Department of Computer Science, Wayne State University, Detroit, MI 48202, USA.
Department of Computer Science and Engineering, University of Nevada, Reno, NV 89557, USA.
Bioinformatics. 2020 Jan 15;36(2):487-495. doi: 10.1093/bioinformatics/btz561.
Recent advances in biomedical research have made massive amount of transcriptomic data available in public repositories from different sources. Due to the heterogeneity present in the individual experiments, identifying reproducible biomarkers for a given disease from multiple independent studies has become a major challenge. The widely used meta-analysis approaches, such as Fisher's method, Stouffer's method, minP and maxP, have at least two major limitations: (i) they are sensitive to outliers, and (ii) they perform only one statistical test for each individual study, and hence do not fully utilize the potential sample size to gain statistical power.

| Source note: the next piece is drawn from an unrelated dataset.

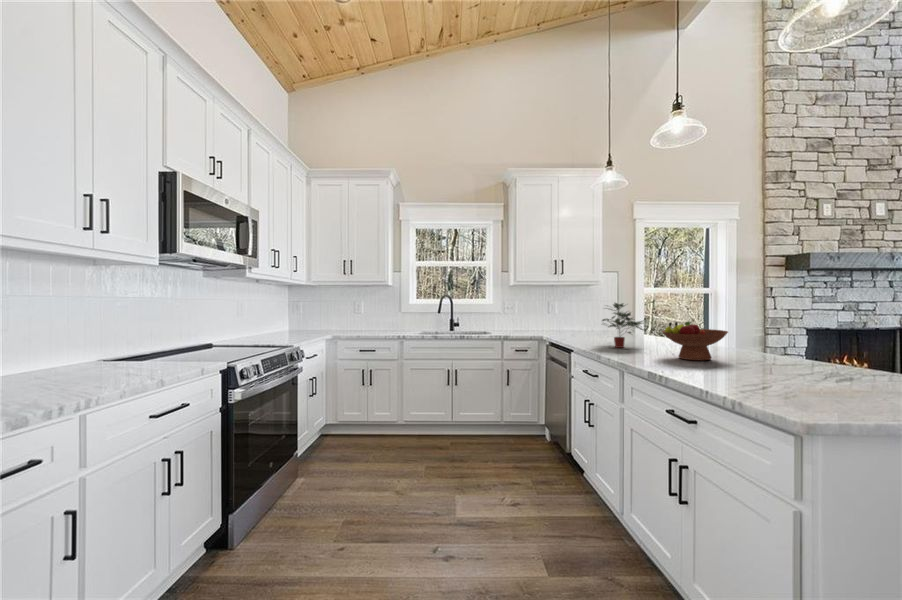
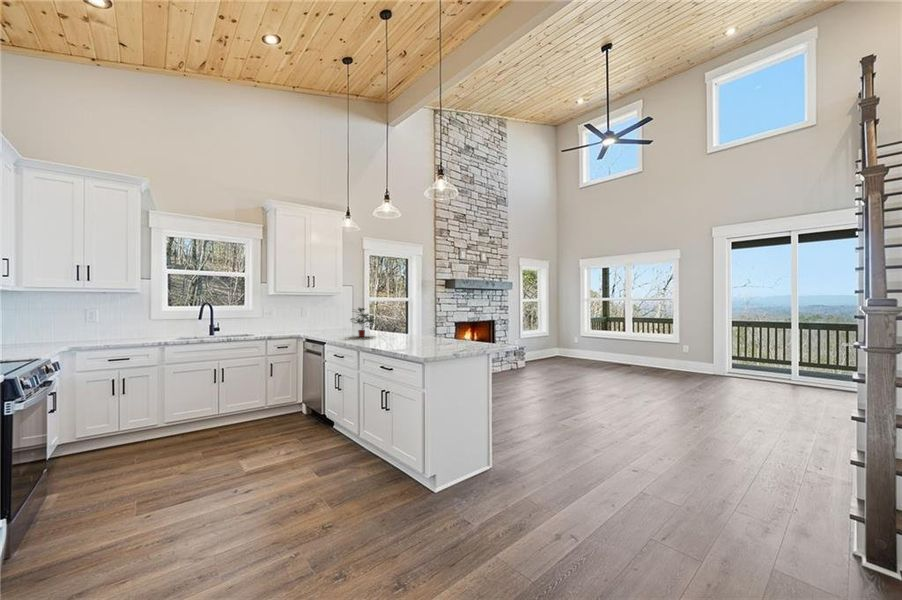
fruit bowl: present [662,322,728,360] -> none [389,317,421,339]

Here, we propose a gene-level meta-analysis framework that overcomes these limitations and identifies a gene signature that is reliable and reproducible across multiple independent studies of a given disease. The approach provides a comprehensive global signature that can be used to understand the underlying biological phenomena, and a smaller test signature that can be used to classify future samples of a given disease. We demonstrate the utility of the framework by constructing disease signatures for influenza and Alzheimer's disease using nine datasets including 1108 individuals. These signatures are then validated on 12 independent datasets including 912 individuals. The results indicate that the proposed approach performs better than the majority of the existing meta-analysis approaches in terms of both sensitivity as well as specificity. The proposed signatures could be further used in diagnosis, prognosis and identification of therapeutic targets.
Supplementary data are available at Bioinformatics online.
生物医学研究的最新进展使得大量转录组数据可从不同来源的公共存储库中获得。由于个体实验中存在异质性,因此从多个独立研究中确定给定疾病的可重复生物标志物已成为一个主要挑战。广泛使用的荟萃分析方法,如 Fisher 方法、Stouffer 方法、minP 和 maxP,至少存在两个主要局限性:(i)它们对离群值敏感,(ii)它们对每个单独的研究仅进行一次统计检验,因此不能充分利用潜在的样本量来获得统计功效。
在这里,我们提出了一种克服这些局限性的基因水平荟萃分析框架,该框架可识别出在给定疾病的多个独立研究中可靠且可重复的基因特征。该方法提供了一个全面的全局特征,可以用于理解潜在的生物学现象,以及一个更小的测试特征,可用于对给定疾病的未来样本进行分类。我们通过使用包括 1108 个人在内的九个数据集构建流感和阿尔茨海默病的疾病特征来证明该框架的实用性。然后,我们在包括 912 个人在内的 12 个独立数据集上验证了这些特征。结果表明,与大多数现有的荟萃分析方法相比,该方法在灵敏度和特异性方面都表现更好。所提出的特征可进一步用于诊断、预后和治疗靶点的鉴定。
补充数据可在《生物信息学》在线获取。